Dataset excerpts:
============================================================

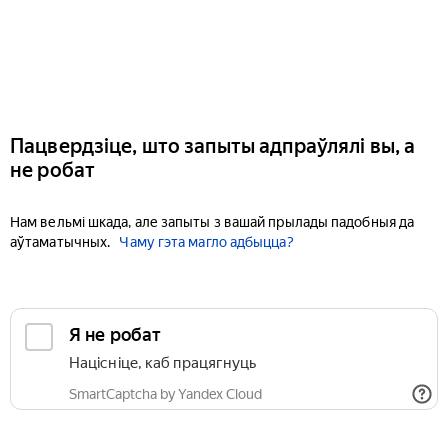
Пацвердзіце, што запыты адпраўлялі вы, а
не робат
Нам вельмі шкада, але запыты з вашай прылады падобныя да
аўтаматычных.
Чаму гэта магло адбыцца?
Я не робат
Націсніце, каб працягнуць
SmartCaptcha by Yandex Cloud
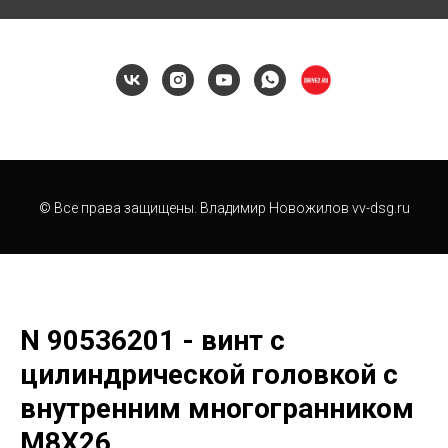
© Все права защищены. Владимир Новожилов vv-dsg.ru
N 90536201 - винт с
цилиндрической головкой с
внутренним многогранником
М8Х26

============================================================

Copy out the entries above in full and exactly, skipping every picture.

FINISHED EXERCISE:
Пацвердзіце, што запыты адпраўлялі вы, а
не робат
Нам вельмі шкада, але запыты з вашай прылады падобныя да
аўтаматычных.
Чаму гэта магло адбыцца?
Я не робат
Націсніце, каб працягнуць
SmartCaptcha by Yandex Cloud
© Все права защищены. Владимир Новожилов vv-dsg.ru
N 90536201 - винт с
цилиндрической головкой с
внутренним многогранником
М8Х26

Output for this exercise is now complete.